#interludio: O Retorno de Emily
Uma série de reportagens exclusivas sobre a perseverança em tempos de terror.
*por Vivian Schlesinger
1.
Alguém devia ter caluniado Josef K., porque ao acordar, certa manhã, recebeu aviso de que seria julgado por cometer genocídio, sem que tivesse feito alguma coisa de mal. Atordoado, vestiu-se e foi ao fórum para descobrir onde estava o engano. Depois de atravessar um túnel escuro, labiríntico, cheio de armadilhas explosivas, encontrou uma carta assinada em código com a chancela da África do Sul. Nela também se via o brasão da Coreia do Norte, do Irã, da China e outros brasões menores, inclusive um do Brasil. Josef K. finalmente decifrou o engano: o datilógrafo, no lugar da palavra “agressor”, escrevera “vítima”, e vice-versa.

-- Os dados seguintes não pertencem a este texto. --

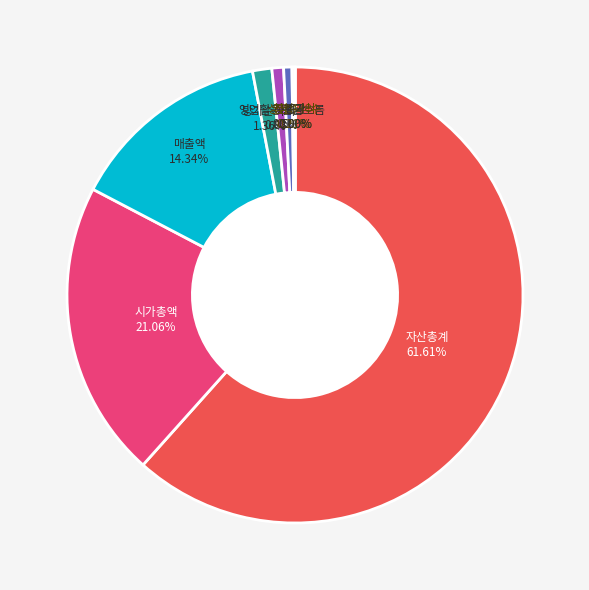

Combined, what portion of the pie is 종가 and 당기순이익?

1.4%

Diferentemente do Josef K. de O processo, de Kafka, esse nosso Josef K. empenhou-se em uma luta de morte e conseguiu, a enorme custo pessoal, ganhar algum tempo de sossego para continuar a se defender (enquanto não chega outra acusação, invertendo vítima e algoz). Kafka morreu há 100 anos, e nos deixou de herança a certeza de que a realidade é absurda e que o absurdo é real. Verdade hoje, como há 100 anos.
2.
Enquanto isto, meu esposo Claudio e eu estamos nos acostumando a essa vida de operário de fábrica: dirigir uma hora e meia para chegar ao trabalho, dobrar milhares de sacos plásticos, montar centenas de caixas de papelão, intervalo, mais sacos plásticos ou caixas, almoço, tarde igual à manhã. Na fábrica de sacos plásticos nos colocaram juntos para fazer o trabalho que normalmente seria feito por uma pessoa só. Acho que ficaram com dó dos velhinhos... mas já que essa é a missão, dobramos plásticos como eles nunca foram dobrados, com precisão milimétrica de um casal com TOC. A diversão ficou por conta do esforço em adivinhar os comandos em russo na máquina. Russo? Exato. Desde 1989 imigraram para Israel quase um milhão e meio de cidadãos da União Soviética (devem ter se entediado daquela vida segura, da liberdade, da fartura). Hoje, um em cada quatro israelenses é ucraniano ou russo da Geórgia, do Uzbequistão, da Bielorússia. Na brincadeira, dizemos que a segunda língua mais falada em Israel é o hebraico.